Modern Day Slavery: Saving young lives from sex trafficking

Modern Day Slavery: Saving young lives from sex trafficking (Source: WEAR-TV)

Glittering lights and larger than life attractions draw 44 million visitors to Las Vegas Boulevard each year.

But that glitz and glamour is an open invitation for other activity.

"Hi, you guys, we are with The Big Search we are looking for our missing children here in Las Vegas would you like to take a flyer,” said Mary Ballinger, a volunteer with The Big Search.

Mary Ballinger is one of 250 volunteers taking part in the three-day effort.

It’s where people canvass the streets, handing out flyers and gathering tips, that’ll potentially lead them to males and females listed as missing by the state of Nevada.

Those missing have been identified by law enforcement as vulnerable, with a great chance of being exploited or sexually trafficked.

Brad Dennis is a co-founder of The Big Search.

He runs two anti-trafficking groups out of Pensacola, Florida called Two Rescue and Klaaskids.

“We do come out here because we have good partners with, like I said with the community, with the different foundations that exist out here,” said Dennis.

That includes Dennis’ relationship with Michael Bartell.

Bartell runs the Vegas-based group Free International which is aimed to end sex and labor trafficking.

Bartell is the other founder of The Big Search.
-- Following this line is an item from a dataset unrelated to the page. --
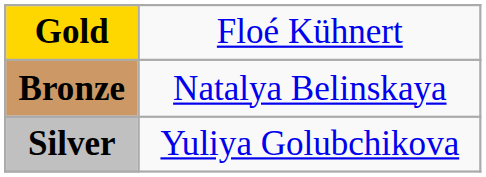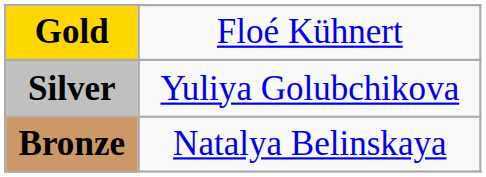rows swapped: Silver <-> Bronze
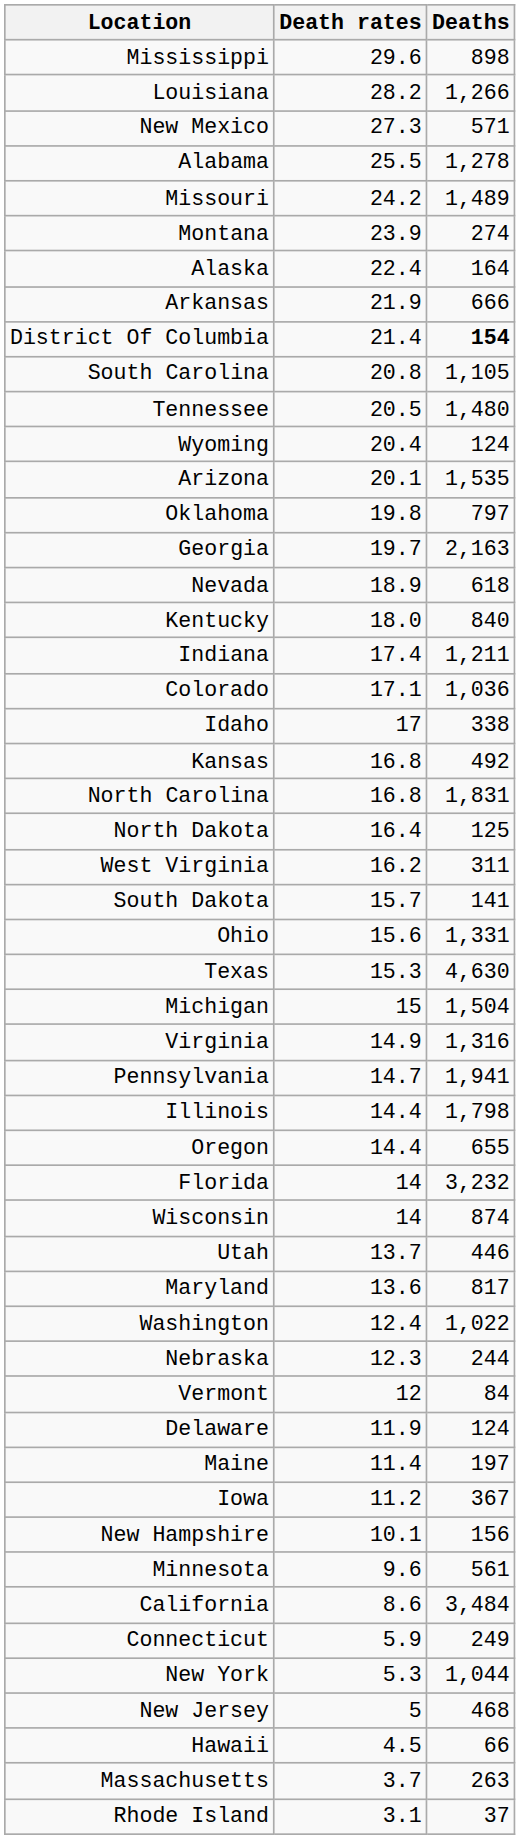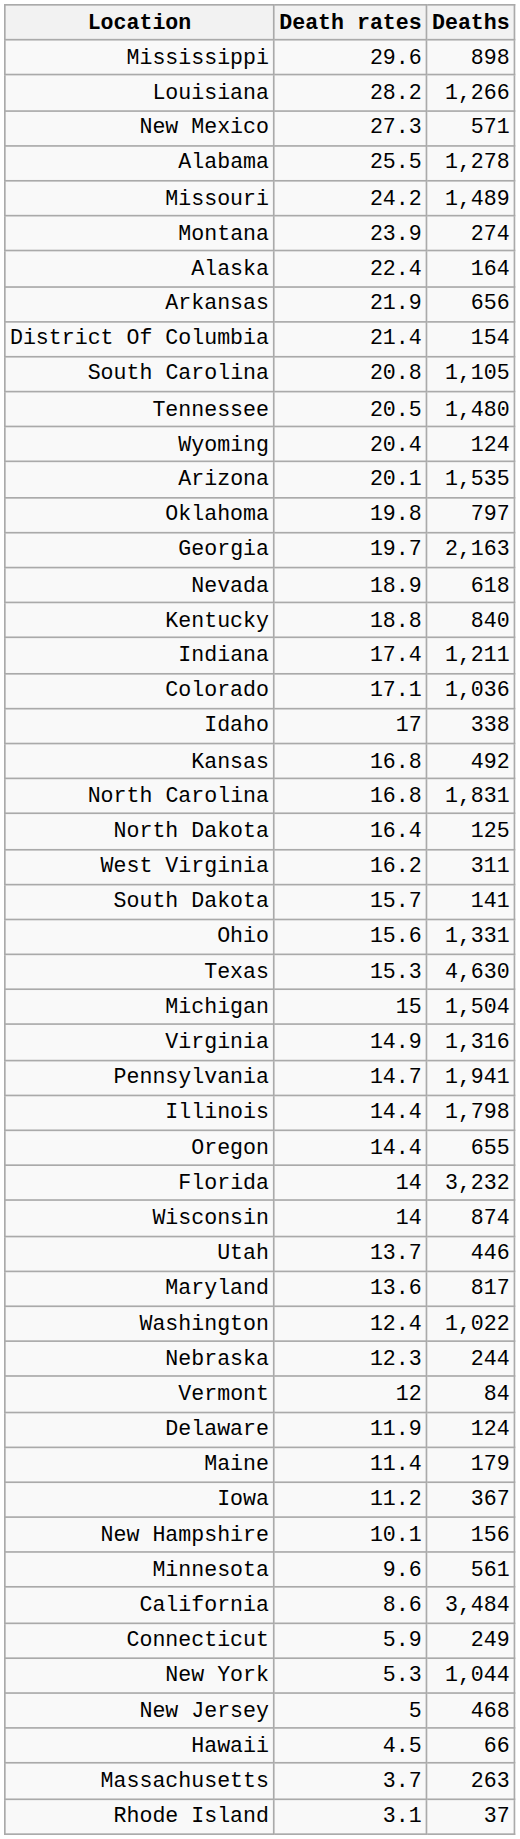Arkansas | Deaths: 666 -> 656
District Of Columbia | Deaths: bold -> normal
Kentucky | Death rates: 18.0 -> 18.8
Maine | Deaths: 197 -> 179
The men met in 2010.

"We joined Brad to do Super Bowl outreach around the Miami-Fort Lauderdale area to do Super Bowl outreach," said Bartell.

And the concept of conducting outreach efforts around the Super Bowl, that also originated from Dennis and his work with the Florida Coalition Against Human Trafficking in 2009.
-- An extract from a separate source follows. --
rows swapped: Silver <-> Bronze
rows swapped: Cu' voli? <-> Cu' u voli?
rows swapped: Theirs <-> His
"Unfortunately its like the perfect storm. It's not one game, it's not one day of an event, it's actually a whole week of events and this party atmosphere that's centered around money, right? And men,” said Dennis.

Up until two years ago, Dennis would travel with his team and other advocacy groups from different states, to the city hosting the super bowl.

"Now a lot of organizations and agencies really picked that mantle up. The FBI and law enforcement are doing tremendous, tremendous things," said Dennis.

Because of this groundswell Dennis and Bartell have shifted their focus to Las Vegas –in the days leading up to, and the days after the Super Bowl.

"There are certain spikes throughout the year and super bowl is one of them. Because Las Vegas has been one of the places where you can gamble on the game," said Bartell. "So, the more money that's flowing into this economy, the more pimps, traffickers will want their girls here to capitalize on that disposable income while they're here."

And that’s what volunteers like Mary Ballinger are betting on – in hopes of finding these faces in need of help.

Another important thing to note: The Super Bowl isn’t the only event that attracts sex trafficking, it can happen with any type of event that draws a big crowd.

Not just that, but trafficking occurs on a smaller scale – every single day of the year.